Well, my time is over, and I have completely failed my demo. The things flash up there. Then I log in to the pod, and I cat—or I use last—because an old mentor of mine insists I use last not cat —and it shows dynamic secrets were generated to disk.

My colleague Jason, who worked very hard to push the Helm chart over the end. He helped with this demo and did amazing work. I swear it worked 20 minutes before I came on stage, and now I screwed it up.

Jason, you're going to watch this. I am sorry. If you want to see the demo, you can find me in the hall where it will work. I'm supposed to wrap up, but I felt witty.

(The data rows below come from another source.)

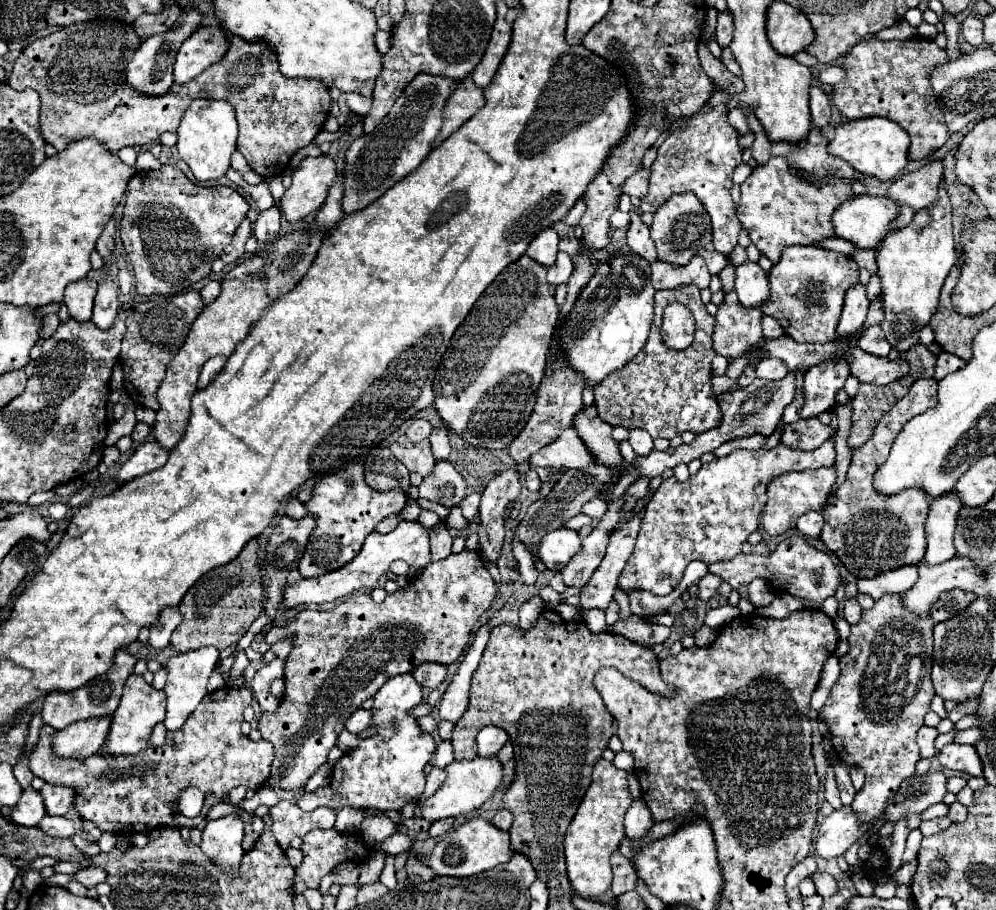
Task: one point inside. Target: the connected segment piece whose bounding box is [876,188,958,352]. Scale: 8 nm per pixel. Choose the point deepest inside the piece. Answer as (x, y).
(913, 263)

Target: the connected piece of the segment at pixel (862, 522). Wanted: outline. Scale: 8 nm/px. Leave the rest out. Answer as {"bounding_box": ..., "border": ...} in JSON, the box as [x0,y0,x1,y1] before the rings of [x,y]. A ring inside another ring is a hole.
{"bounding_box":[820,378,938,578],"border":[[[934,378],[916,380],[910,392],[890,408],[874,428],[874,434],[860,448],[852,450],[852,464],[846,474],[844,484],[828,498],[828,504],[822,510],[824,526],[820,540],[830,552],[834,552],[848,572],[856,578],[874,578],[882,572],[890,572],[908,564],[920,564],[926,552],[926,534],[924,522],[928,514],[928,494],[918,486],[902,490],[898,494],[882,494],[874,488],[872,478],[878,466],[890,454],[892,440],[902,430],[902,426],[916,414],[926,412],[936,406],[938,382]]]}

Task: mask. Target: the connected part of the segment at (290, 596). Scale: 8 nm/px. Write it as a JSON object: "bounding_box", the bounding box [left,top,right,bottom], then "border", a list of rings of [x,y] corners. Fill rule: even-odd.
{"bounding_box":[282,520,430,610],"border":[[[402,520],[396,530],[390,534],[378,534],[372,532],[366,540],[362,550],[354,560],[344,564],[338,570],[332,570],[328,574],[316,576],[316,578],[300,578],[294,584],[284,586],[284,596],[282,596],[282,608],[290,610],[300,604],[324,604],[324,602],[334,602],[342,596],[348,596],[360,588],[376,588],[380,578],[388,572],[388,566],[392,560],[406,560],[414,568],[424,568],[430,562],[430,542],[428,534],[418,522],[408,522]]]}

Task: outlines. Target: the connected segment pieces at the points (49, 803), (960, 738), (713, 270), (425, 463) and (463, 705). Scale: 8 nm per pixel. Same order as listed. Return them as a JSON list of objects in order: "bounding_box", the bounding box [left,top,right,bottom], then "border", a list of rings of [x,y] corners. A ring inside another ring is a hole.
[{"bounding_box":[40,784,72,816],"border":[[[44,784],[40,790],[48,816],[64,816],[72,806],[72,788]]]},{"bounding_box":[954,728,980,744],"border":[[[970,728],[970,730],[962,730],[962,732],[958,732],[956,736],[954,736],[954,742],[958,742],[958,744],[976,744],[976,740],[980,738],[980,730],[978,728]]]},{"bounding_box":[696,246,728,274],"border":[[[700,246],[700,248],[696,250],[696,254],[706,260],[710,274],[718,274],[718,272],[728,264],[728,258],[724,258],[724,254],[720,254],[720,252],[716,252],[716,250],[708,252],[704,246]]]},{"bounding_box":[390,436,436,478],"border":[[[400,436],[392,446],[390,446],[392,454],[412,472],[418,472],[422,478],[428,476],[436,464],[432,450],[430,450],[430,442],[422,440],[422,442],[410,442],[406,436]]]},{"bounding_box":[440,624,490,722],"border":[[[484,624],[476,632],[476,638],[474,638],[472,646],[466,650],[464,660],[458,664],[458,672],[450,680],[446,692],[440,700],[440,718],[442,720],[458,722],[468,708],[468,694],[470,694],[472,674],[478,668],[482,652],[484,652],[484,648],[488,644],[488,636],[490,636],[488,626],[490,624]]]}]

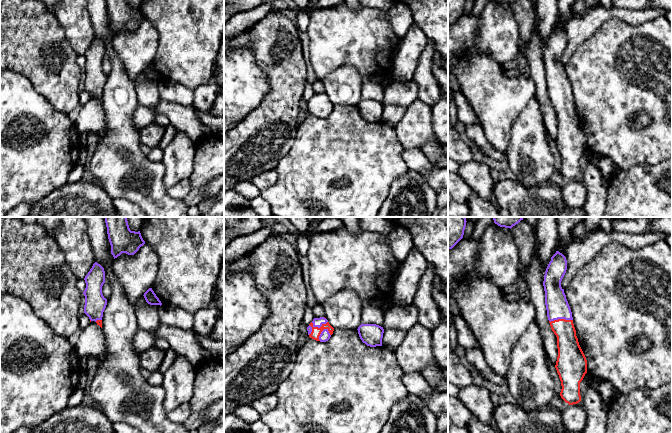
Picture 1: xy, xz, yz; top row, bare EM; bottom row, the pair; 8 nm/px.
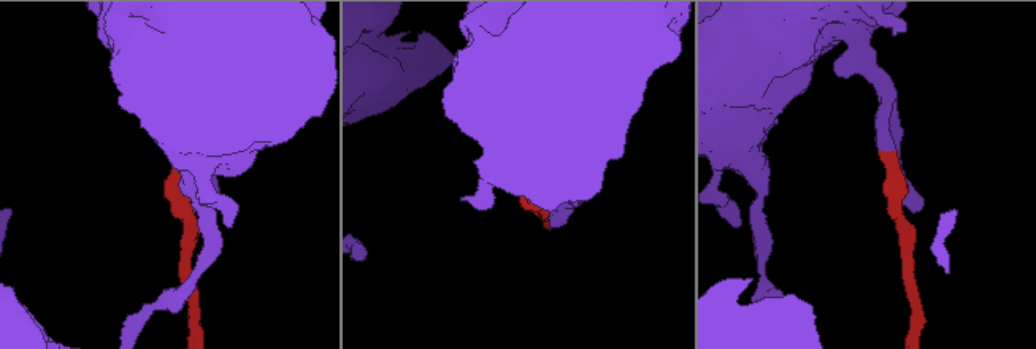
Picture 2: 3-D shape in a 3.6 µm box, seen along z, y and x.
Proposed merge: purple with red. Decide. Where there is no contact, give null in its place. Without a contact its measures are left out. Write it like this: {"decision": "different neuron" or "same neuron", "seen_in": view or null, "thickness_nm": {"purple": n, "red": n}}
{"decision": "same neuron", "seen_in": "xz", "thickness_nm": {"purple": 80, "red": 70}}

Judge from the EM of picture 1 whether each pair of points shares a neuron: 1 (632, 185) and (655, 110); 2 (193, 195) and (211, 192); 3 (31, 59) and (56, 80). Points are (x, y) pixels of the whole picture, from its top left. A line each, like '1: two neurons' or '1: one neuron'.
1: two neurons
2: one neuron
3: one neuron

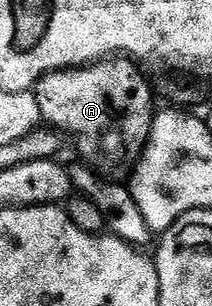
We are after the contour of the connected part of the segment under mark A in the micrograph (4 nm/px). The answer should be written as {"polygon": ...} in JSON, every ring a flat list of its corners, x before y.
{"polygon":[[118,55,113,59,95,61,92,65,80,65,72,69,58,69,44,75,34,84,32,90,36,103,40,103,40,115,49,128,74,140,74,149,81,160,95,173,106,179,122,179,133,170,134,164,142,158,150,128,154,122,156,106,154,93,146,77,133,60]]}

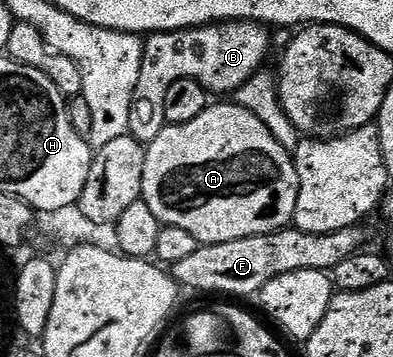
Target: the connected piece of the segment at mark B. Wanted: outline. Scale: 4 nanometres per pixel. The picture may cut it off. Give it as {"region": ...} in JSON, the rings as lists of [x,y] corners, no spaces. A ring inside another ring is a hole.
{"region":[[[222,21],[199,25],[195,29],[176,29],[166,33],[151,33],[144,38],[145,50],[139,67],[139,83],[131,95],[128,136],[145,143],[150,140],[149,120],[161,117],[167,87],[175,79],[195,79],[210,94],[233,95],[241,84],[263,69],[269,53],[269,33],[266,26],[255,21]]]}

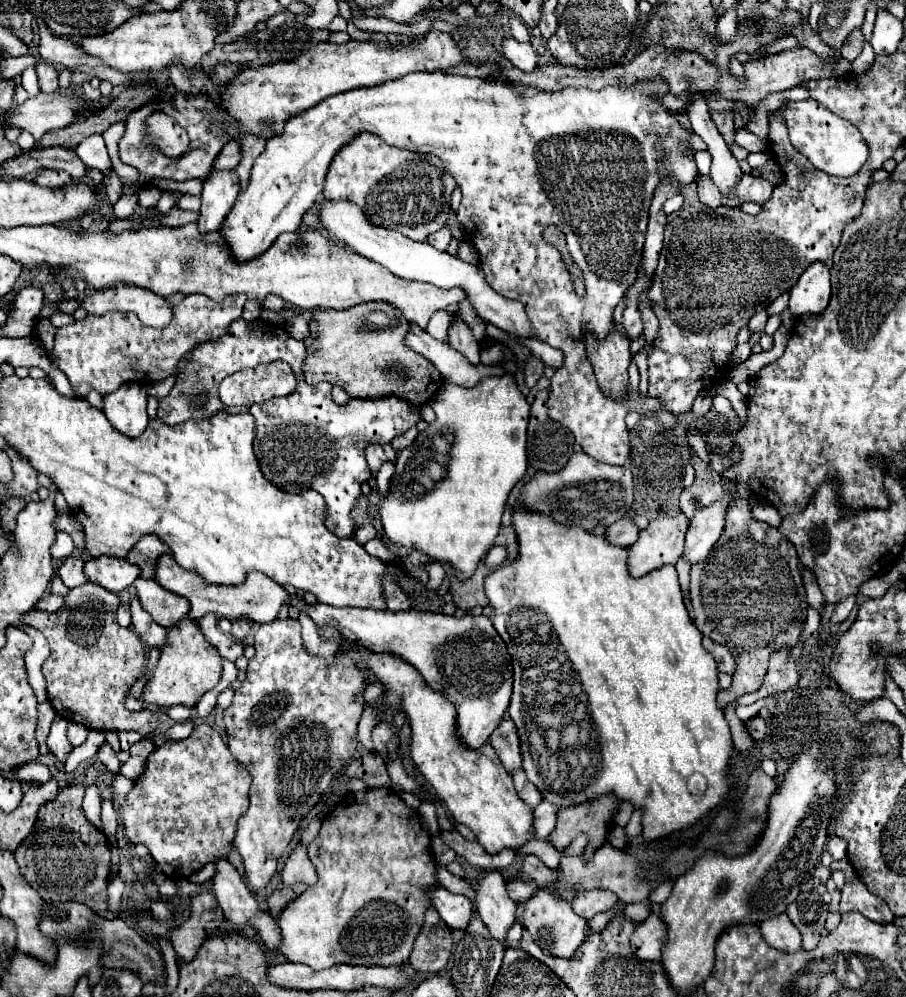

Alpha software, see I didn't even call it beta.

Looking to the future

I'm over time. We need your feedback.

Automatic injection is coming. We're working on it. That's probably the next three to four months horizon. Beyond that, we put out a blog post, and we have GitHub issues. We want to know the community's feedback here.

We're considering some syncer process—obviously installed like the new day in webhook that will sync automatically—select secrets from Vault directly into Kubernetes secrets. Not like a sidecar. You access it from the Kube secrets way. That is pretty hand-wavy-magic right now. We don't know what that entails or what people want there.

We have two GitHub issues. If you saw the wonderful presentation this morning with Rita and Lachlan—Container Storage Interface (CSI), they have a great provider framework for that.

Mishra, My colleague has already done a great demo for that. It’s in a prototype stage, but again, we want to know what is the community wants out of that—how would they expect it to work? How would they interact with it?

We have GitHub issues—I can point you to them directly later—on all of these things. Go there, give us your feedback—then you can find the driver itself at Deislabs.

The future: We’ve talked about the future. There's no recap for the future because that doesn't make any sense at all.

I'm Clint and, I'm very thankful you all came and watched me embarrass myself with a terrible demo. All right, thanks, everybody.